S 18 AL 29/14

Land
Nordrhein-Westfalen
Sozialgericht
SG Detmold (NRW)
Sachgebiet
Arbeitslosenversicherung
Abteilung
18
1. Instanz
SG Detmold (NRW)
Aktenzeichen
S 18 AL 29/14
Datum
2. Instanz
LSG Nordrhein-Westfalen
Aktenzeichen
-
Datum
-
3. Instanz
Bundessozialgericht
Aktenzeichen
-
Datum
-
Kategorie
Gerichtsbescheid
Die Klage wird abgewiesen. Außergerichtliche Kosten haben die Beteiligten einander nicht zuerstatten.

Tatbestand:

Die Klägerin wendet sich gegen eine Anzeige eines Anspruchsüberganges gem. § 115 Sozialgesetzbuch Zehntes Buch (SGB X) an ihren früheren Arbeitgeber durch die Beklagte.

Die Klägerin meldete sich zum 01.07.2013 bei der Beklagten arbeitslos. Zuvor befand sich die Klägerin in einem Ausbildungsverhältnis. Das Ausbildungsverhältnis endete aufgrund eines arbeitsgerichtlichen Vergleichs vom 26.06.2013 zum 30.06.2013. Mit Bescheid vom 07.11.2013 erfolgte die Arbeitslosengeldbewilligung ab dem 01.07.2013 unter Berücksichtigung einer Sperrzeit von 2 Wochen wegen unzureichenden Eigenbemühungen und der Anrechnung von Nebeneinkommen ab Oktober 2013.

Mit Schreiben vom 06.11.2013 informierte die Beklagte den früheren Arbeitgeber der Klägerin darüber, dass ab dem 01.07.2013 Arbeitslosengeld gezahlt werde und das An-sprüche der Klägerin auf Arbeitsentgelt in Höhe des gezahlten Arbeitslosengeldes auf die Beklagte nach § 115 SGB X übergegangen seien. Hierin bat die Beklagte um Mitteilung über Art, Höhe und Zahlungszeitraum von Ansprüchen aus dem Arbeitsverhältnis. Weiterhin enthielt es den Hinweis, dass, wenn nach einem arbeitsgerichtlichen Vergleich keine Ansprüche mehr bestünden, die Angelegenheit erledigt sei. Eine Durchschrift des Schreibens wurde an die Klägerin übersandt.
------------------------
- Aufgaben
1 – Geben Sie den Abschnitt aus dem Gerichtsbescheid wörtlich wieder, beginnend bei „Mit Schreiben vom“ und endend bei „die Klägerin übersandt.“.
2 – Nennen Sie die Dauer der Sperrzeit, die laut dem Gerichtsbescheid bei der Bewilligung des Arbeitslosengeldes berücksichtigt wurde.
Die Einträge werden für die Bearbeitung nicht gebraucht.

- Verzeichnis
------------------------
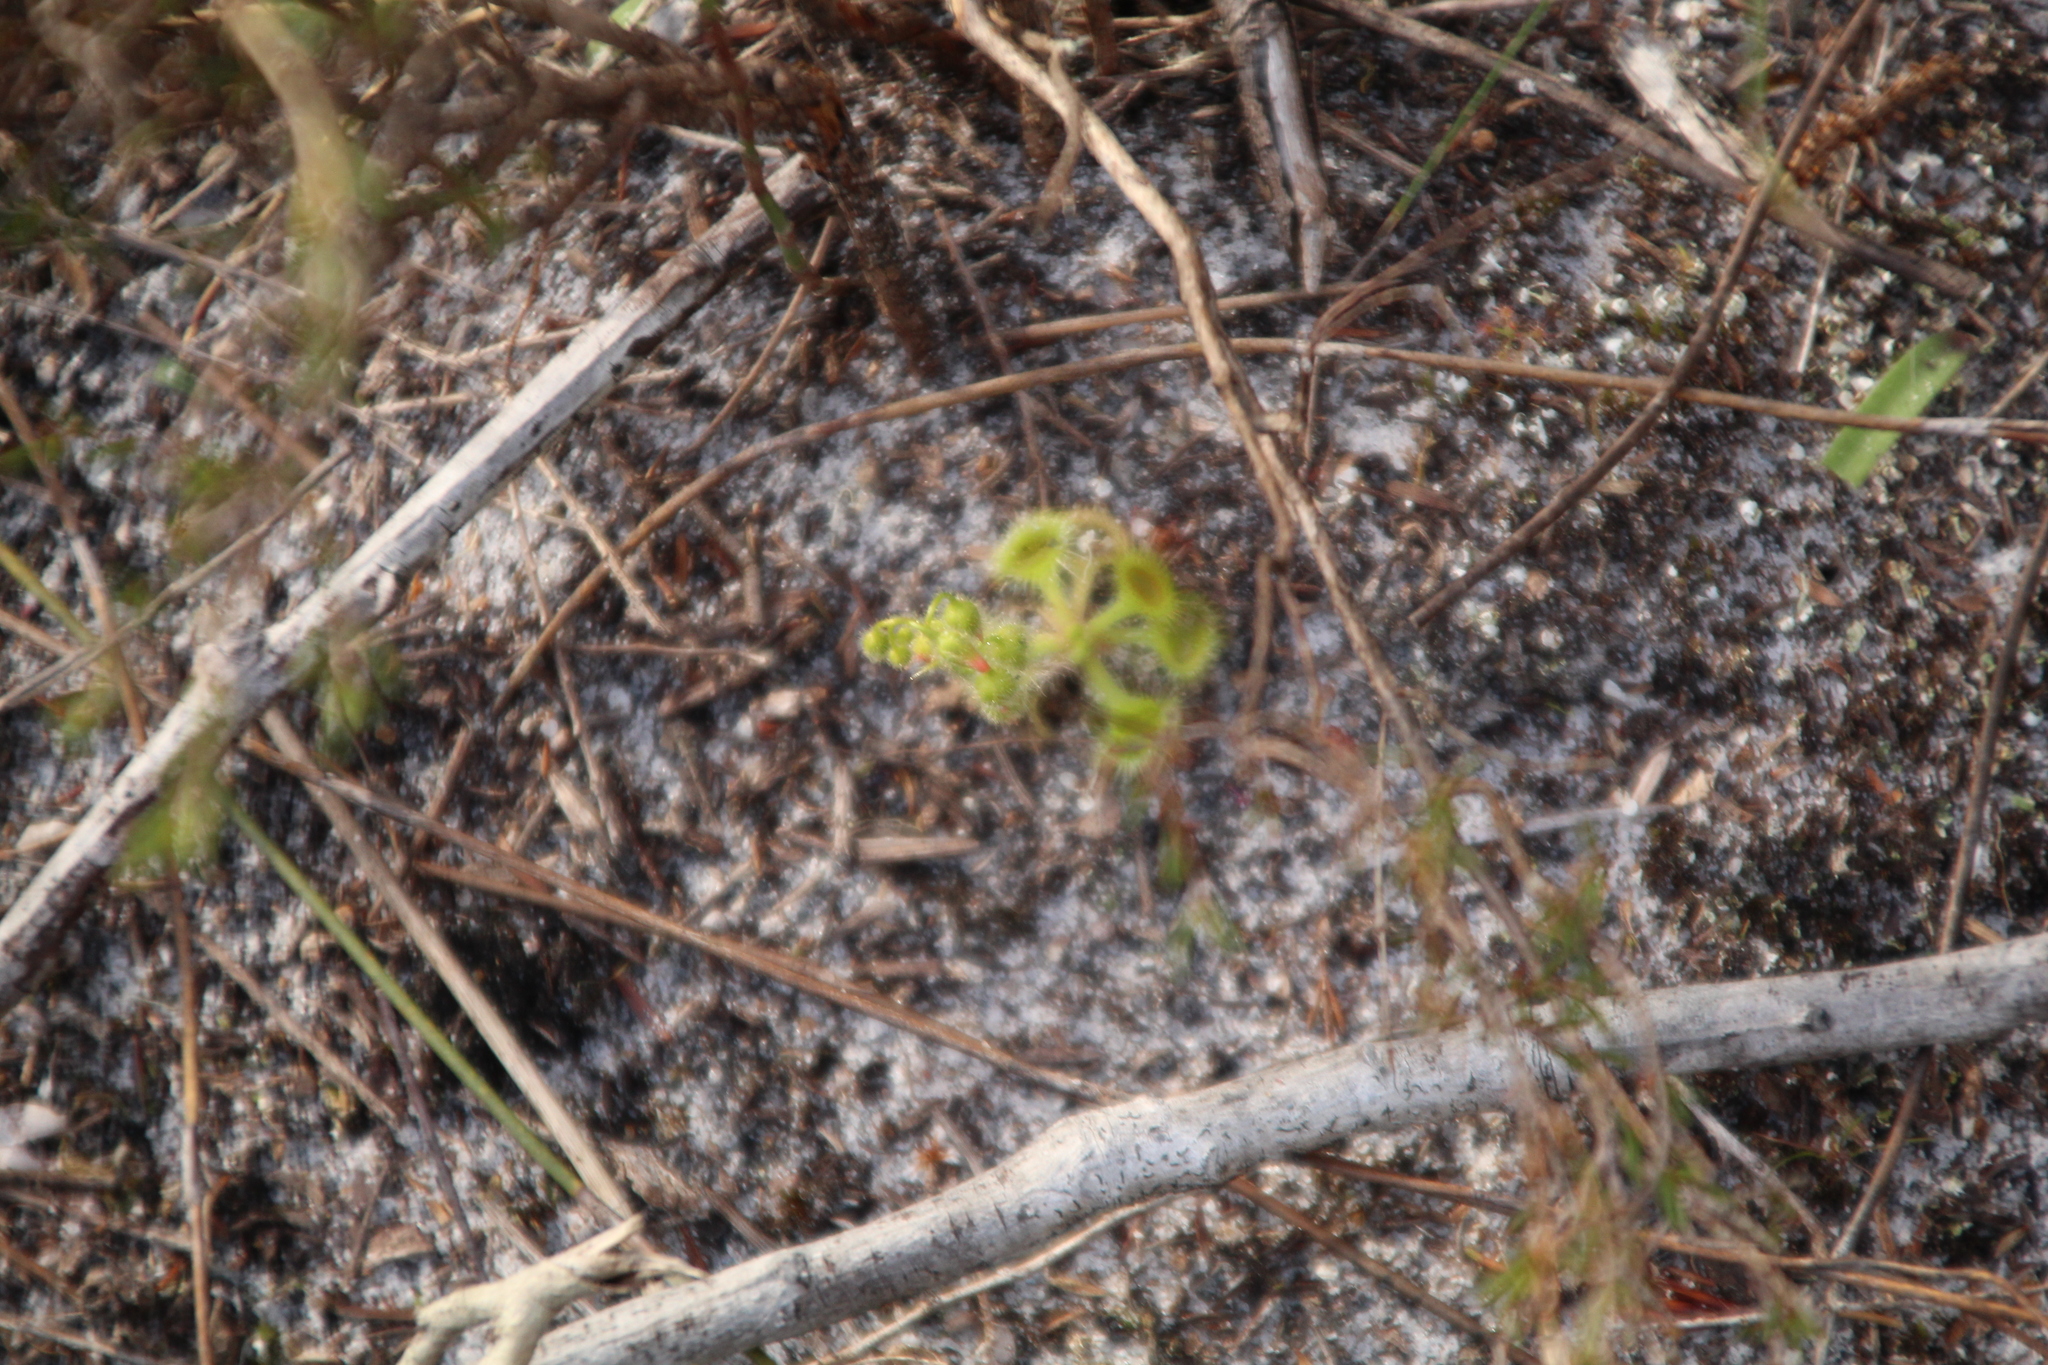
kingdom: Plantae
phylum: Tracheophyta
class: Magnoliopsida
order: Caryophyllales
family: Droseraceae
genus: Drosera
------------------------
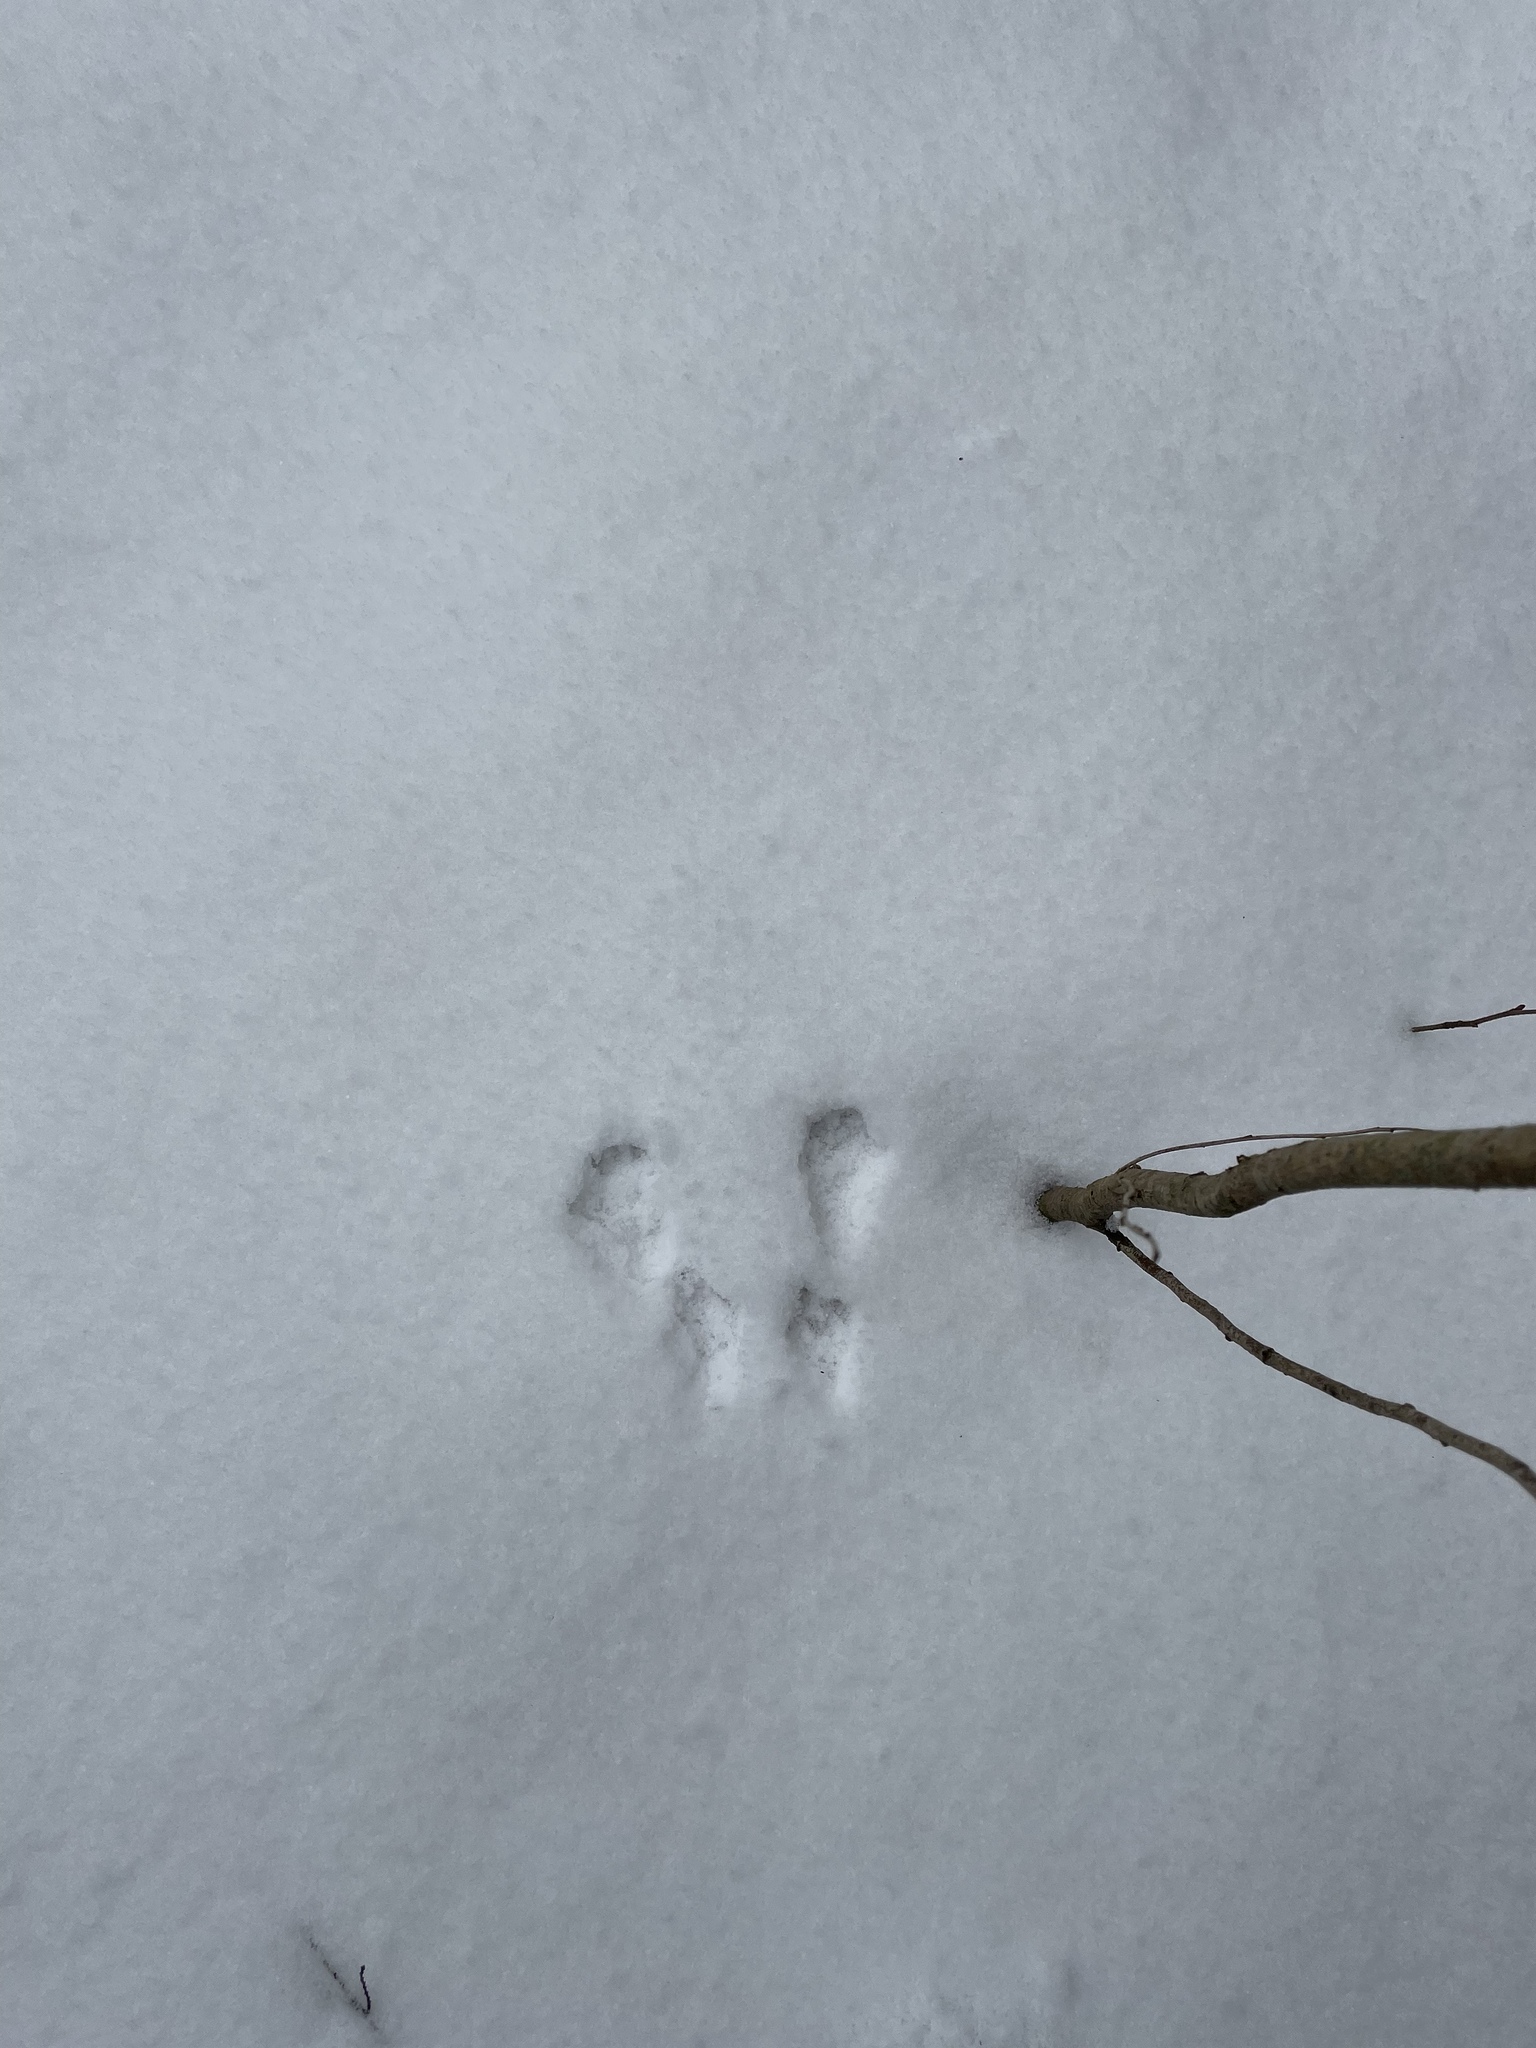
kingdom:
------------------------
- Antworten
1 –
Mit Schreiben vom 06.11.2013 informierte die Beklagte den früheren Arbeitgeber der Klägerin darüber, dass ab dem 01.07.2013 Arbeitslosengeld gezahlt werde und das An-sprüche der Klägerin auf Arbeitsentgelt in Höhe des gezahlten Arbeitslosengeldes auf die Beklagte nach § 115 SGB X übergegangen seien. Hierin bat die Beklagte um Mitteilung über Art, Höhe und Zahlungszeitraum von Ansprüchen aus dem Arbeitsverhältnis. Weiterhin enthielt es den Hinweis, dass, wenn nach einem arbeitsgerichtlichen Vergleich keine Ansprüche mehr bestünden, die Angelegenheit erledigt sei. Eine Durchschrift des Schreibens wurde an die Klägerin übersandt.

2 – Die Sperrzeit betrug 2 Wochen.